By Simran P. Gupta
This weekend, hundreds of families will be donning beautiful traditional garb, lighting candles, cooking delicious food, and dancing to lively music throughout Boston. Sunday, Oct. 30, is Diwali, the Hindu New Year also known as the “Festival of Lights.”
The specific date of the holiday varies from year to year, as it depends on the lunar calendar, but one can expect the holiday to fall anytime in late October to early November. Though the main festival night of Diwali is the one recognized on calendars in western countries, the traditional festival preparations and rituals typically extend over a five-day period. In accordance with the lunar calendar, the main festival night coincides with the darkest, night of the month under the moon.

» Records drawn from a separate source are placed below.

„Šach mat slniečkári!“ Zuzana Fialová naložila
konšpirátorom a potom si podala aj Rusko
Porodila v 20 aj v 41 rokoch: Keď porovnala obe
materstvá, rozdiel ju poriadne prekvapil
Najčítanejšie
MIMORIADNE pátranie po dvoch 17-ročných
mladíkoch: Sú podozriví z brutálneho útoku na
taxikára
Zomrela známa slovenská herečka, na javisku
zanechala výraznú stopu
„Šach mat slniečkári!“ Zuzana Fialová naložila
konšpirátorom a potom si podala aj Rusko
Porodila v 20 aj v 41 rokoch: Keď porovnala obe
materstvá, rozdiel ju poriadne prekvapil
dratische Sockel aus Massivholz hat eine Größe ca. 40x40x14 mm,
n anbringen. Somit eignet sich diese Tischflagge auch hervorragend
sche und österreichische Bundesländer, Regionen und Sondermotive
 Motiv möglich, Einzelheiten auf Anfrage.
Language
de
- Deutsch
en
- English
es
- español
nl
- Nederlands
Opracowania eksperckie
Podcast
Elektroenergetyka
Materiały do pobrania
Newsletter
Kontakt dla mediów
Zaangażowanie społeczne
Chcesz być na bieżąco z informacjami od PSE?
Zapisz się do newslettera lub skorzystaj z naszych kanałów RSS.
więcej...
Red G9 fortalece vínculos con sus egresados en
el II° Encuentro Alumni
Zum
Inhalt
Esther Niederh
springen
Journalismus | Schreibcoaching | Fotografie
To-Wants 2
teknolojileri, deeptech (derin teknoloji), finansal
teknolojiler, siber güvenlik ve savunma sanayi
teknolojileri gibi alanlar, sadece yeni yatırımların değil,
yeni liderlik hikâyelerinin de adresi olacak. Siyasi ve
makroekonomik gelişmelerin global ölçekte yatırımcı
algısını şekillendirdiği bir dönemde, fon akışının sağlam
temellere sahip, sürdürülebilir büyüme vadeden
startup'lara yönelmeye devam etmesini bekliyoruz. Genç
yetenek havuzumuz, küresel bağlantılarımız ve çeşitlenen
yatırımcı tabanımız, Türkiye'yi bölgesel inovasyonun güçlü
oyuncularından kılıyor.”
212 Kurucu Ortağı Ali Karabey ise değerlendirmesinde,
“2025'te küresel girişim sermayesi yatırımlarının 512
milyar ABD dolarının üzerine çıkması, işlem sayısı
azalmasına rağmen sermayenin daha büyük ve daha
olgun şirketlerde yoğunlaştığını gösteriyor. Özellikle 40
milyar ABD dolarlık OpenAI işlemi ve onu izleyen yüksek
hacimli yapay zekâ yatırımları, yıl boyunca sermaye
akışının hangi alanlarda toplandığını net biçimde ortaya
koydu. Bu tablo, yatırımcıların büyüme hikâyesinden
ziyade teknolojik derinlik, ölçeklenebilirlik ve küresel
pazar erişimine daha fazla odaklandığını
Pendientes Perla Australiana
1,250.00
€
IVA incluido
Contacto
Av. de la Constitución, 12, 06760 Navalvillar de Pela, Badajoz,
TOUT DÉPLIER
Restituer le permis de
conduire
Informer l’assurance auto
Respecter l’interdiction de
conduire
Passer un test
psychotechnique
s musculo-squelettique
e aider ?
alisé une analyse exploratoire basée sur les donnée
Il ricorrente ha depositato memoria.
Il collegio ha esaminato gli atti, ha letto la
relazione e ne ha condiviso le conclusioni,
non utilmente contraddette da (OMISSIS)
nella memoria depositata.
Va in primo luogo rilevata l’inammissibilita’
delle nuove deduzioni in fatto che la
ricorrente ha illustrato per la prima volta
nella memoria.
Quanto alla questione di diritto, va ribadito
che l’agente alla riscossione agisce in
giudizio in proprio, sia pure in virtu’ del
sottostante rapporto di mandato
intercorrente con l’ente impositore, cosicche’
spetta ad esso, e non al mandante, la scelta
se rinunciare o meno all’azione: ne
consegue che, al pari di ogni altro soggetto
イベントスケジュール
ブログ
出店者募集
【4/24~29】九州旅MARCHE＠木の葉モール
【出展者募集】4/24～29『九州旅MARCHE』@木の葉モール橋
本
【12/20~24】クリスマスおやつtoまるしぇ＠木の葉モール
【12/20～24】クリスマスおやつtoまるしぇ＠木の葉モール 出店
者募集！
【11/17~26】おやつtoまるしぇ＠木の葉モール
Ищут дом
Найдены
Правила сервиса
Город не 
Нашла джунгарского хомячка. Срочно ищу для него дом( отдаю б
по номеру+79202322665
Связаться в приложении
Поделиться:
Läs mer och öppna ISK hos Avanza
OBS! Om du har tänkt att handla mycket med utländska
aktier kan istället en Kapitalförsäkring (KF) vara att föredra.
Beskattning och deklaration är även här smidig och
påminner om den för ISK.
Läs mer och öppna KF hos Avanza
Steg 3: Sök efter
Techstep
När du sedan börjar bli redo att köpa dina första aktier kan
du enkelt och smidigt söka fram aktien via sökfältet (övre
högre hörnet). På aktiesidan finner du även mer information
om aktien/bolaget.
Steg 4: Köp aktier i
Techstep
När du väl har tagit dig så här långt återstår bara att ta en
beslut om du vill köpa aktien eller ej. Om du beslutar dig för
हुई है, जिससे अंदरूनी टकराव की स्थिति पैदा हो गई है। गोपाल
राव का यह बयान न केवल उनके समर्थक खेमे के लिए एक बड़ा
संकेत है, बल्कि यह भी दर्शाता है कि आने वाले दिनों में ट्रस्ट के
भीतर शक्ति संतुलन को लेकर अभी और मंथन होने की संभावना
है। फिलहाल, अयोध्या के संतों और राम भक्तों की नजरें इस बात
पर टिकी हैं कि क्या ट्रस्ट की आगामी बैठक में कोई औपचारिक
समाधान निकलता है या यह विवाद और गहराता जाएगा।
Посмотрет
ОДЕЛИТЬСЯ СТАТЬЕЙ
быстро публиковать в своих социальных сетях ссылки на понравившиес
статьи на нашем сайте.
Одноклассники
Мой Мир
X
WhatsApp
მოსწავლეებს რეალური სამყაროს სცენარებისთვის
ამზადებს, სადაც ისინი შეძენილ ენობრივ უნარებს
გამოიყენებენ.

The story of Diwali itself originates from the Ramayan, one of the great Hindu epics. One of the major Hindu holidays, it spiritually signifies the victory of light over darkness and good over evil, among other things. The western moniker “Festival of Lights” was born because of the number of small “diyas,” or candles, that factor into the celebration. In areas such as India and the rest of the South Asian subcontinent, observant families set out scores of tiny candles adorning windowsills, walkways, rooftops, and more. Fireworks in South Asia and firecrackers in the west are another huge part of the holiday, which includes elaborate feasts with many courses and numerous sweets, as well as performing “puja,” or worship, at the temple.
Hindus across the world celebrate Diwali to honor the return of Lord Rama, his wife Sita, and his brother Lakshmana from an exile of 14 years, after Lord Rama defeated the evil demon king Ravana and rescued his wife. The diyas that seem to light up the entire world on Diwali illuminate the path of the three travelers, as well as symbolizing his triumph as that of good over evil.
For families in Boston who celebrate Diwali, while it is without the recognition of an “official” holiday, forms of celebration differ. At Simmons, the South Asian Society (SASS) and Asian Students Association (ASA) will be putting on a “Night of Lights” event on Friday, Nov. 4. Students who celebrate the event are invited, as are those who wish to attend in support of their friends or even simply to learn more about a holiday that is important for much of the student body. “Pull out your favorite desi clothes or black-tie outfit. There will be a lovely vegetarian dinner catered by Punjabi Grill, featuring “diyas and rangoli.” Bring your friends, everyone is welcome!” reads the Facebook event.
Many students who are far from home will gather at local temples and have smaller-scale celebrations with friends and their families as well. People looking for avenues of celebration in Boston will find many events, some free and some ticketed.
The MFA will be holding an event on Wednesday, Nov. 2, starting at 4 p.m. Special events throughout the night include art instruction on traditional painting styles, traditional dance performances, and many different tours and talks ranging from the museum’s own collection of South Asian art to traditional Indian instruments.